ONE of the borough’s best-known businessmen has died in hospital.

David Grogan, 92, was renowned for his greengrocer’s shop on Bastwell Road, Blackburn, and for his generosity in the community.

He lived on Whalley Road and had also owned shops in Whalley Range and Darwen.

Son Michael, 54, said: “Even when he came out of business, everybody still knew my dad because of how he was and who he was. He was small in height but huge in character, huge in every way.”

David also leaves wife Mavis, 86, eight grandchildren and seven great-grandchildren. He was also father to David James, who died in 2018 at the age of 67.

David senior’s life was one of many twists and turns and yet through it all he retained a strong connection to the community that raised him.

After seeing action in the Second World War, he worked as a driver before opening his first shop in 1958.

This business would not prove to be as enduring as the shops that would later make his name, however, and David left to work for electronics company DER before a workplace injury left him with a broken back.

Though told he would never walk again, David proved doctors wrong by not only getting back on his feet, but founding his second greengrocer’s shop that customers in Blackburn would come to know and love in 1965.

Michael said: “Everyone compared him to Arkwright in Open All Hours because originally the shop in the programme didn’t have Arkwright’s written in front, it had Maid Marian and dad’s shop also had Maid Marian.

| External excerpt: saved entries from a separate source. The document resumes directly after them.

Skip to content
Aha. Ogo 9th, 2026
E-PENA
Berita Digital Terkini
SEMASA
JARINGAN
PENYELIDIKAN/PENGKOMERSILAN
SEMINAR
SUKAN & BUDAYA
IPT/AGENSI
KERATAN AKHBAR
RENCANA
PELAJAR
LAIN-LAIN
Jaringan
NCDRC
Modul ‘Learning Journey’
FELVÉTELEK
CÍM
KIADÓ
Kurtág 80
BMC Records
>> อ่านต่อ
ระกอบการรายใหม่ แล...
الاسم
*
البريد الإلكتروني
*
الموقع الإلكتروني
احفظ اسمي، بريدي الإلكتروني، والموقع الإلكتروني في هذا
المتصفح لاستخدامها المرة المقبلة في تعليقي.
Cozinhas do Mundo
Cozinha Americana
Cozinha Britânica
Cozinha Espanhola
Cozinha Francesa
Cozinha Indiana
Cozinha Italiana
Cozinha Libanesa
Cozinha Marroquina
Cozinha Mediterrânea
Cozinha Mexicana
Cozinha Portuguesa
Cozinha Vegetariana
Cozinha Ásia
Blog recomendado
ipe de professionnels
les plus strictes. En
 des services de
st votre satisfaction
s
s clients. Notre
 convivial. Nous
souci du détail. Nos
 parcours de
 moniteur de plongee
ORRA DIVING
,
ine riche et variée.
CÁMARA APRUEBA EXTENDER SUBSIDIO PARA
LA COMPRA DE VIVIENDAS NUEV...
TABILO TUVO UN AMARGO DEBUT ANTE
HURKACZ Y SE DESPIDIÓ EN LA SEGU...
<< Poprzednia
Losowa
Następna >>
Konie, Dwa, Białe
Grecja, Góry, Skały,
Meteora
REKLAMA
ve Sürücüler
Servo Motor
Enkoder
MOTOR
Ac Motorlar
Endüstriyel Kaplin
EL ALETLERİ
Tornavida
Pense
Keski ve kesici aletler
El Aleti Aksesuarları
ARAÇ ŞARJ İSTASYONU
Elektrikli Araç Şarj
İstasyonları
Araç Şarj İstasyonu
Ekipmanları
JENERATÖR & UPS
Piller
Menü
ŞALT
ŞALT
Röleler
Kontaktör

“He had everything, the hat and the big brown coat, the only thing about him that wasn’t similar to Arkwright was that he didn’t stutter.”

David’s generosity was particularly illustrated one Christmas when Michael was just a child, and his dad sold some of his own Christmas gifts to a long-distance lorry driver who had been unable to get home in time to prepare for the season.

Michael said: “We always used to laugh about it, we’d say ‘Dad, you sold our Christmas presents!’”

David has left donations to cancer and lifeboat charities.

Reflecting on how his father will be remembered, Michael said: “It was a small greengrocer’s, but the way people talked about it, it was the size of Tesco.”